Job>
Copy out the records in full, word for word, without pictures.
START Data extract
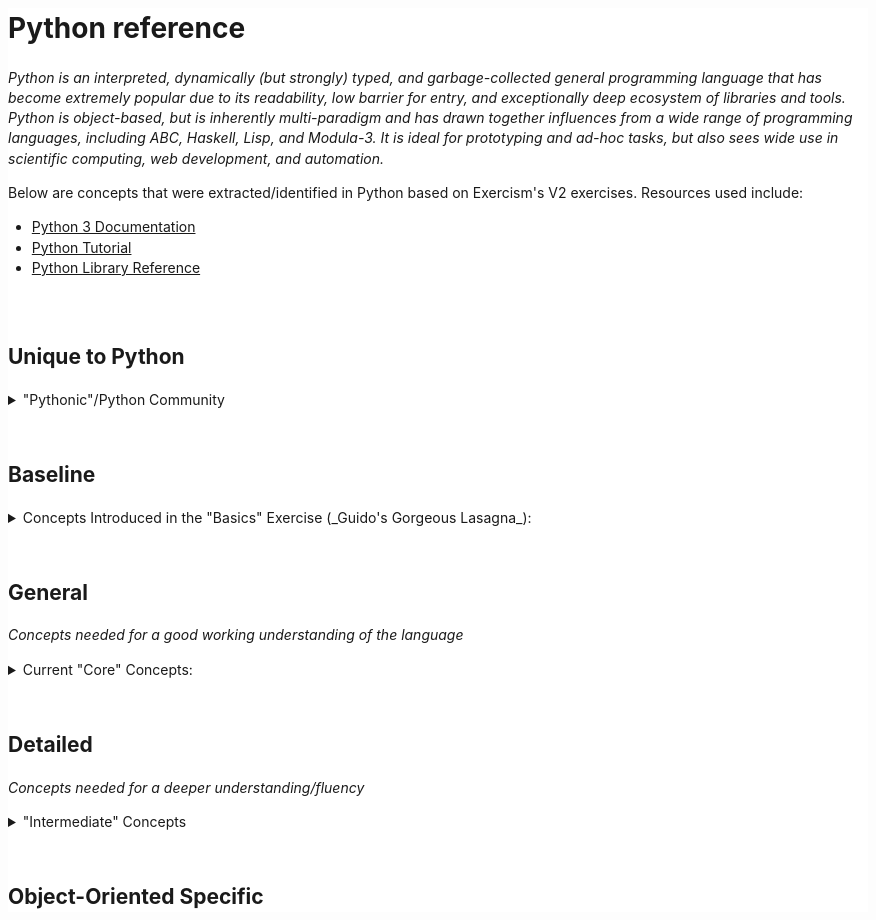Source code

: # Python reference

_Python is an interpreted, dynamically (but strongly) typed, and garbage-collected general programming language that has become extremely popular due to its readability, low barrier for entry, and exceptionally deep ecosystem of libraries and tools. Python is object-based, but is inherently multi-paradigm and has drawn together influences from a wide range of programming languages, including ABC, Haskell, Lisp, and Modula-3. It is ideal for prototyping and ad-hoc tasks, but also sees wide use in scientific computing, web development, and automation._

Below are concepts that were extracted/identified in Python based on Exercism's V2 exercises.
Resources used include:

- [Python 3 Documentation](https://docs.python.org/3/)
- [Python Tutorial](https://docs.python.org/3/tutorial/index.html)
- [Python Library Reference](https://docs.python.org/3/library/index.html)

<br>

## Unique to Python

<details><summary> "Pythonic"/Python Community
      <br>
    </summary></details>
<br>

## Baseline

<details><summary> Concepts Introduced in the "Basics" Exercise (_Guido's Gorgeous Lasagna_):
      <br>
    </summary></details>
<br>

## General

_Concepts needed for a good working understanding of the language_

<details><summary> Current "Core" Concepts:
      <br>
    </summary></details>
<br>

## Detailed

_Concepts needed for a deeper understanding/fluency_

<details><summary> "Intermediate" Concepts
      <br>
    </summary></details>
<br>

## Object-Oriented Specific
END Data extract
Your solution>
Source code

: # Python reference

_Python is an interpreted, dynamically (but strongly) typed, and garbage-collected general programming language that has become extremely popular due to its readability, low barrier for entry, and exceptionally deep ecosystem of libraries and tools. Python is object-based, but is inherently multi-paradigm and has drawn together influences from a wide range of programming languages, including ABC, Haskell, Lisp, and Modula-3. It is ideal for prototyping and ad-hoc tasks, but also sees wide use in scientific computing, web development, and automation._

Below are concepts that were extracted/identified in Python based on Exercism's V2 exercises.
Resources used include:

- [Python 3 Documentation](https://docs.python.org/3/)
- [Python Tutorial](https://docs.python.org/3/tutorial/index.html)
- [Python Library Reference](https://docs.python.org/3/library/index.html)

<br>

## Unique to Python

<details><summary> "Pythonic"/Python Community
      <br>
    </summary></details>
<br>

## Baseline

<details><summary> Concepts Introduced in the "Basics" Exercise (_Guido's Gorgeous Lasagna_):
      <br>
    </summary></details>
<br>

## General

_Concepts needed for a good working understanding of the language_

<details><summary> Current "Core" Concepts:
      <br>
    </summary></details>
<br>

## Detailed

_Concepts needed for a deeper understanding/fluency_

<details><summary> "Intermediate" Concepts
      <br>
    </summary></details>
<br>

## Object-Oriented Specific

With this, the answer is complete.